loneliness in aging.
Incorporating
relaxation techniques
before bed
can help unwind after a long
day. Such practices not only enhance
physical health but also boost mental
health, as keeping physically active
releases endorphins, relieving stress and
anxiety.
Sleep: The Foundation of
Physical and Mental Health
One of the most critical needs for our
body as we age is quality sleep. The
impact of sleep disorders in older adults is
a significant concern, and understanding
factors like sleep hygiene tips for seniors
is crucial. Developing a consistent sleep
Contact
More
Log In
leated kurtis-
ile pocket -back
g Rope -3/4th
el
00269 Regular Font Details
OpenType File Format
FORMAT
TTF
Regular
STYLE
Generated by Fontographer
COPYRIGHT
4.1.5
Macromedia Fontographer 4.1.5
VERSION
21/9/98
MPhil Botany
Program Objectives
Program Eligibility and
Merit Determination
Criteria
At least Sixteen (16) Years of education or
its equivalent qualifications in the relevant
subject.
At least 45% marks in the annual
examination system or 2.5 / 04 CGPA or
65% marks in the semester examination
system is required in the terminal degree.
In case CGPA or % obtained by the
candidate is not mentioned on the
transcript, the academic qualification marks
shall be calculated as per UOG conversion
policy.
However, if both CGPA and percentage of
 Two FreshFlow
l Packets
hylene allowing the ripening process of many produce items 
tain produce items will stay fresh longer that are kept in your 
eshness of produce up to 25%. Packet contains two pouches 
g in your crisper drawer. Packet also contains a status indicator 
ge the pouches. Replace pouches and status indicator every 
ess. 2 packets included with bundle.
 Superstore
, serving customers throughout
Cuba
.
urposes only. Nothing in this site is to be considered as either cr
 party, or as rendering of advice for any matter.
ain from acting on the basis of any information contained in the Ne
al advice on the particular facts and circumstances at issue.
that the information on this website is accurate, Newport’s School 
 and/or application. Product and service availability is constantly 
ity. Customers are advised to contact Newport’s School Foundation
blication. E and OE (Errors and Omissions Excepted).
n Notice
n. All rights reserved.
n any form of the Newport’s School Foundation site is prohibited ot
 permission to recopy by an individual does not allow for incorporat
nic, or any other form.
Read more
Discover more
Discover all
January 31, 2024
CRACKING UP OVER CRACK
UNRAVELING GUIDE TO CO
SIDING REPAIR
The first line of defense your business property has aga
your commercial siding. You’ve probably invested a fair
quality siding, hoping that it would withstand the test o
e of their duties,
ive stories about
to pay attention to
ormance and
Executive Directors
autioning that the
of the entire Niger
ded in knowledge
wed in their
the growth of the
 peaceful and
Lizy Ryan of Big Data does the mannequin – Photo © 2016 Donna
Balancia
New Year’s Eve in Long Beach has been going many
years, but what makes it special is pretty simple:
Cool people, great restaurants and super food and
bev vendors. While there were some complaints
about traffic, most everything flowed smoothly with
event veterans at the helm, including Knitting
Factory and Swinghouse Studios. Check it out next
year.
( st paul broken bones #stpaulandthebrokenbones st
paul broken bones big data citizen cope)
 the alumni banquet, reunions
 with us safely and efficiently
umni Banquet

+ + +

* _Exercise_:
Return exactly, and only, the lines above starting at the line that contains "65% marks in the semester examination" and ending at the line that contains "about traffic, most".

* _Answer for this exercise_:
65% marks in the semester examination
system is required in the terminal degree.
In case CGPA or % obtained by the
candidate is not mentioned on the
transcript, the academic qualification marks
shall be calculated as per UOG conversion
policy.
However, if both CGPA and percentage of
 Two FreshFlow
l Packets
hylene allowing the ripening process of many produce items 
tain produce items will stay fresh longer that are kept in your 
eshness of produce up to 25%. Packet contains two pouches 
g in your crisper drawer. Packet also contains a status indicator 
ge the pouches. Replace pouches and status indicator every 
ess. 2 packets included with bundle.
 Superstore
, serving customers throughout
Cuba
.
urposes only. Nothing in this site is to be considered as either cr
 party, or as rendering of advice for any matter.
ain from acting on the basis of any information contained in the Ne
al advice on the particular facts and circumstances at issue.
that the information on this website is accurate, Newport’s School 
 and/or application. Product and service availability is constantly 
ity. Customers are advised to contact Newport’s School Foundation
blication. E and OE (Errors and Omissions Excepted).
n Notice
n. All rights reserved.
n any form of the Newport’s School Foundation site is prohibited ot
 permission to recopy by an individual does not allow for incorporat
nic, or any other form.
Read more
Discover more
Discover all
January 31, 2024
CRACKING UP OVER CRACK
UNRAVELING GUIDE TO CO
SIDING REPAIR
The first line of defense your business property has aga
your commercial siding. You’ve probably invested a fair
quality siding, hoping that it would withstand the test o
e of their duties,
ive stories about
to pay attention to
ormance and
Executive Directors
autioning that the
of the entire Niger
ded in knowledge
wed in their
the growth of the
 peaceful and
Lizy Ryan of Big Data does the mannequin – Photo © 2016 Donna
Balancia
New Year’s Eve in Long Beach has been going many
years, but what makes it special is pretty simple:
Cool people, great restaurants and super food and
bev vendors. While there were some complaints
about traffic, most everything flowed smoothly with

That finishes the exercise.